▶ [INSTRUCTIONS FOR THE TASK]: For this exercise, return all the data word for word, with images left out.

▶ [THE INPUT]:

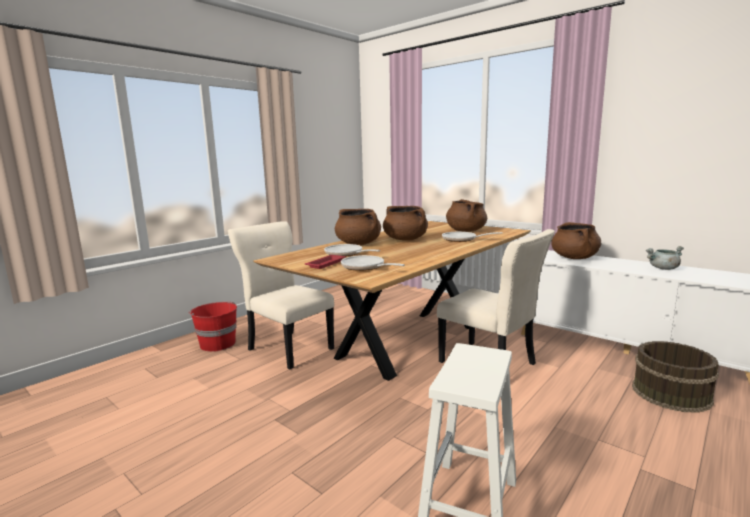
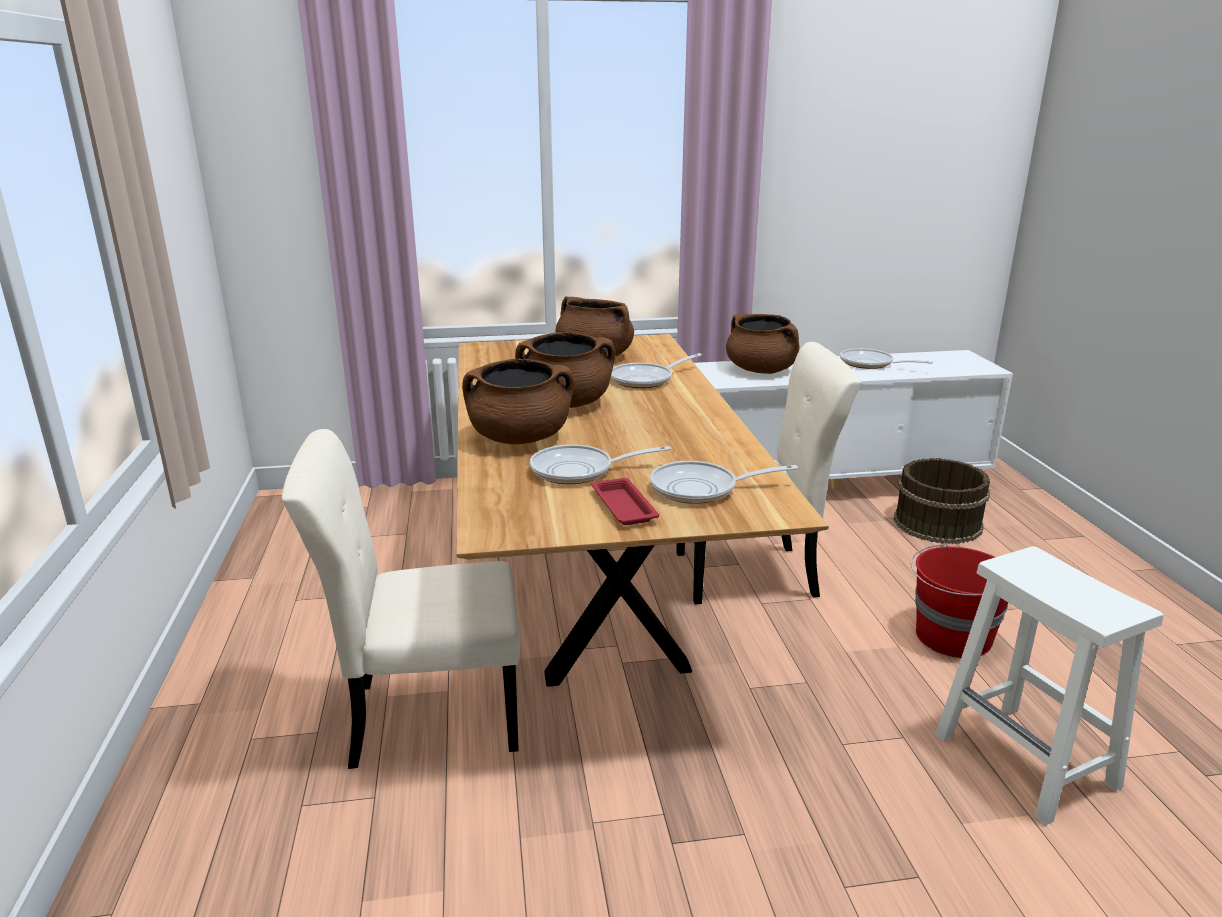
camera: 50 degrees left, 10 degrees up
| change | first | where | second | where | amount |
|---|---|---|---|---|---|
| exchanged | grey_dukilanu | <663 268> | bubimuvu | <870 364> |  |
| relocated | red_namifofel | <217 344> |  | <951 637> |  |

▶ [EXERCISE OUTPUT]:
camera: 50 degrees left, 10 degrees up
| change | first | where | second | where | amount |
|---|---|---|---|---|---|
| exchanged | grey_dukilanu | <663 268> | bubimuvu | <870 364> |  |
| relocated | red_namifofel | <217 344> |  | <951 637> |  |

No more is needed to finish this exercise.